TASK GOAL
Set down the entries again word for word, without any of the images.

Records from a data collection
--------

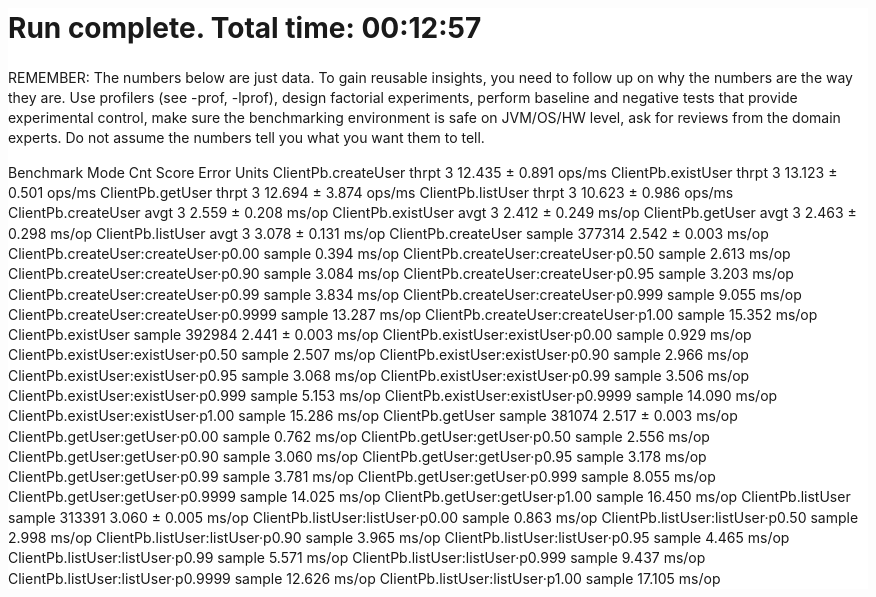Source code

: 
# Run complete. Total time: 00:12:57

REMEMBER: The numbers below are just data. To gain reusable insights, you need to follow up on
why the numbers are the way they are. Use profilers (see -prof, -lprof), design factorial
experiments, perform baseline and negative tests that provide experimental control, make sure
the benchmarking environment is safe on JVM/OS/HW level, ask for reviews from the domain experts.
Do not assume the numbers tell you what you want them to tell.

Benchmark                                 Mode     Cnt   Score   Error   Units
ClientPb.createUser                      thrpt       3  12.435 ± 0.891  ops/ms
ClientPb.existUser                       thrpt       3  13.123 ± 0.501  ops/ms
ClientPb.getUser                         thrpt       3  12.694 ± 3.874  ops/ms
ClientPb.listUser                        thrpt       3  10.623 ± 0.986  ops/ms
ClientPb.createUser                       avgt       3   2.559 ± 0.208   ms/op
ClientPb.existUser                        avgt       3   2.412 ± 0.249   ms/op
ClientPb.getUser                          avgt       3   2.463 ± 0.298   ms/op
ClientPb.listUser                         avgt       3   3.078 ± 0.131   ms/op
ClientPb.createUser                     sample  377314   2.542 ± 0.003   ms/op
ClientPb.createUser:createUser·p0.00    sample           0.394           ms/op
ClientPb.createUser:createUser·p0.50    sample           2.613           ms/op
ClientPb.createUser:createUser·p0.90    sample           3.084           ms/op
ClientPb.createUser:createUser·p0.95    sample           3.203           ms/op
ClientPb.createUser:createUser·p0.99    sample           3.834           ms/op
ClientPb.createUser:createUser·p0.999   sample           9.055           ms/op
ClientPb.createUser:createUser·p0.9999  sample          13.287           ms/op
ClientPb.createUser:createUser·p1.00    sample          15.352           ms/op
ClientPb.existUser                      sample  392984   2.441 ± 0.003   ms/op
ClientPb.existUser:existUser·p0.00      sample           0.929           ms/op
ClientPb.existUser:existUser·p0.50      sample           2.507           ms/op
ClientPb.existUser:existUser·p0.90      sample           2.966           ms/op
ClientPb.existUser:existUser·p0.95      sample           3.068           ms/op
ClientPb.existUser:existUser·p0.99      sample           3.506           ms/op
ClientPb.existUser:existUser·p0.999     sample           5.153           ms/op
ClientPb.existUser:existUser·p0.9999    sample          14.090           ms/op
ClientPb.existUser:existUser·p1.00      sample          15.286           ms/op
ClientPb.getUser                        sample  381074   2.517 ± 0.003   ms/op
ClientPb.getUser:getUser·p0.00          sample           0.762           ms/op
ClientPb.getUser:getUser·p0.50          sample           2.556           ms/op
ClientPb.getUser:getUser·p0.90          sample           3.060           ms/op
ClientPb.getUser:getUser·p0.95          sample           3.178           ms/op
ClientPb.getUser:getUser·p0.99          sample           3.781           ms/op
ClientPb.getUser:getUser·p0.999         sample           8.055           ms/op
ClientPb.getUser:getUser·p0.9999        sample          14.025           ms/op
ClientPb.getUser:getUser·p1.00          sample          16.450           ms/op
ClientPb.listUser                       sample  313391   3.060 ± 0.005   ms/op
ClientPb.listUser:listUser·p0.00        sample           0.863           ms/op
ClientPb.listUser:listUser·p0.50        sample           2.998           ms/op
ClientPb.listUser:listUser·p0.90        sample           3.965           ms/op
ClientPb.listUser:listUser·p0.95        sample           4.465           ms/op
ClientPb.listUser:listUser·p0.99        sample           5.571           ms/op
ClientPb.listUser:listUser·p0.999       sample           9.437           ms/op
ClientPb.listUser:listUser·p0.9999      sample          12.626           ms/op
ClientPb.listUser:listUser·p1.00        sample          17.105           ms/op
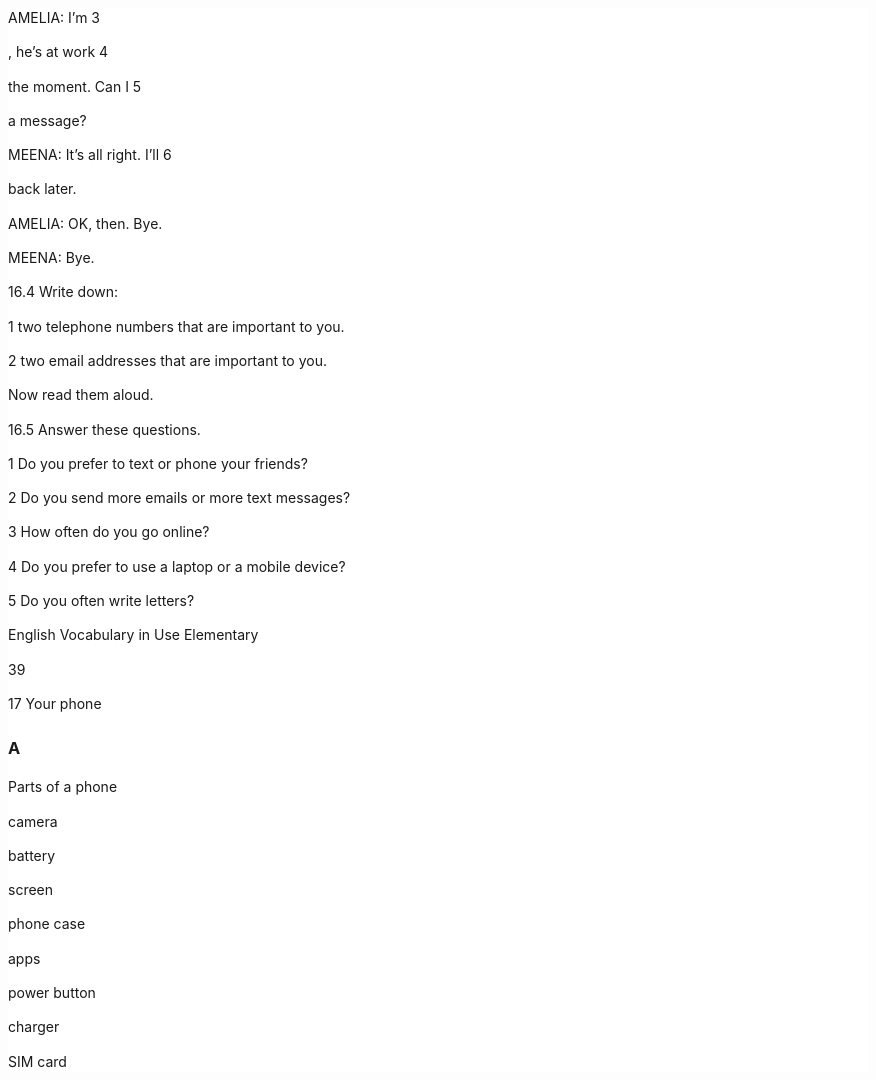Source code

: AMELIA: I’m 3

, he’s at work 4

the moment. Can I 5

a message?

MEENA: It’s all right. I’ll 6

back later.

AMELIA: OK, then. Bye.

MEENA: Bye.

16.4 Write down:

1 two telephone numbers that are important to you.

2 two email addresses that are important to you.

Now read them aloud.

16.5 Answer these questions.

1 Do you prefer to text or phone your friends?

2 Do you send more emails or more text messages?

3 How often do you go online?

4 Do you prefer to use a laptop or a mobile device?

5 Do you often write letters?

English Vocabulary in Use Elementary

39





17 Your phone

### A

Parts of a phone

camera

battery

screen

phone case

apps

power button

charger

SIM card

--------

ANSWER AREA
Source code

: 
# Run complete. Total time: 00:12:57

REMEMBER: The numbers below are just data. To gain reusable insights, you need to follow up on
why the numbers are the way they are. Use profilers (see -prof, -lprof), design factorial
experiments, perform baseline and negative tests that provide experimental control, make sure
the benchmarking environment is safe on JVM/OS/HW level, ask for reviews from the domain experts.
Do not assume the numbers tell you what you want them to tell.

Benchmark                                 Mode     Cnt   Score   Error   Units
ClientPb.createUser                      thrpt       3  12.435 ± 0.891  ops/ms
ClientPb.existUser                       thrpt       3  13.123 ± 0.501  ops/ms
ClientPb.getUser                         thrpt       3  12.694 ± 3.874  ops/ms
ClientPb.listUser                        thrpt       3  10.623 ± 0.986  ops/ms
ClientPb.createUser                       avgt       3   2.559 ± 0.208   ms/op
ClientPb.existUser                        avgt       3   2.412 ± 0.249   ms/op
ClientPb.getUser                          avgt       3   2.463 ± 0.298   ms/op
ClientPb.listUser                         avgt       3   3.078 ± 0.131   ms/op
ClientPb.createUser                     sample  377314   2.542 ± 0.003   ms/op
ClientPb.createUser:createUser·p0.00    sample           0.394           ms/op
ClientPb.createUser:createUser·p0.50    sample           2.613           ms/op
ClientPb.createUser:createUser·p0.90    sample           3.084           ms/op
ClientPb.createUser:createUser·p0.95    sample           3.203           ms/op
ClientPb.createUser:createUser·p0.99    sample           3.834           ms/op
ClientPb.createUser:createUser·p0.999   sample           9.055           ms/op
ClientPb.createUser:createUser·p0.9999  sample          13.287           ms/op
ClientPb.createUser:createUser·p1.00    sample          15.352           ms/op
ClientPb.existUser                      sample  392984   2.441 ± 0.003   ms/op
ClientPb.existUser:existUser·p0.00      sample           0.929           ms/op
ClientPb.existUser:existUser·p0.50      sample           2.507           ms/op
ClientPb.existUser:existUser·p0.90      sample           2.966           ms/op
ClientPb.existUser:existUser·p0.95      sample           3.068           ms/op
ClientPb.existUser:existUser·p0.99      sample           3.506           ms/op
ClientPb.existUser:existUser·p0.999     sample           5.153           ms/op
ClientPb.existUser:existUser·p0.9999    sample          14.090           ms/op
ClientPb.existUser:existUser·p1.00      sample          15.286           ms/op
ClientPb.getUser                        sample  381074   2.517 ± 0.003   ms/op
ClientPb.getUser:getUser·p0.00          sample           0.762           ms/op
ClientPb.getUser:getUser·p0.50          sample           2.556           ms/op
ClientPb.getUser:getUser·p0.90          sample           3.060           ms/op
ClientPb.getUser:getUser·p0.95          sample           3.178           ms/op
ClientPb.getUser:getUser·p0.99          sample           3.781           ms/op
ClientPb.getUser:getUser·p0.999         sample           8.055           ms/op
ClientPb.getUser:getUser·p0.9999        sample          14.025           ms/op
ClientPb.getUser:getUser·p1.00          sample          16.450           ms/op
ClientPb.listUser                       sample  313391   3.060 ± 0.005   ms/op
ClientPb.listUser:listUser·p0.00        sample           0.863           ms/op
ClientPb.listUser:listUser·p0.50        sample           2.998           ms/op
ClientPb.listUser:listUser·p0.90        sample           3.965           ms/op
ClientPb.listUser:listUser·p0.95        sample           4.465           ms/op
ClientPb.listUser:listUser·p0.99        sample           5.571           ms/op
ClientPb.listUser:listUser·p0.999       sample           9.437           ms/op
ClientPb.listUser:listUser·p0.9999      sample          12.626           ms/op
ClientPb.listUser:listUser·p1.00        sample          17.105           ms/op
Source code

: AMELIA: I’m 3

, he’s at work 4

the moment. Can I 5

a message?

MEENA: It’s all right. I’ll 6

back later.

AMELIA: OK, then. Bye.

MEENA: Bye.

16.4 Write down:

1 two telephone numbers that are important to you.

2 two email addresses that are important to you.

Now read them aloud.

16.5 Answer these questions.

1 Do you prefer to text or phone your friends?

2 Do you send more emails or more text messages?

3 How often do you go online?

4 Do you prefer to use a laptop or a mobile device?

5 Do you often write letters?

English Vocabulary in Use Elementary

39





17 Your phone

### A

Parts of a phone

camera

battery

screen

phone case

apps

power button

charger

SIM card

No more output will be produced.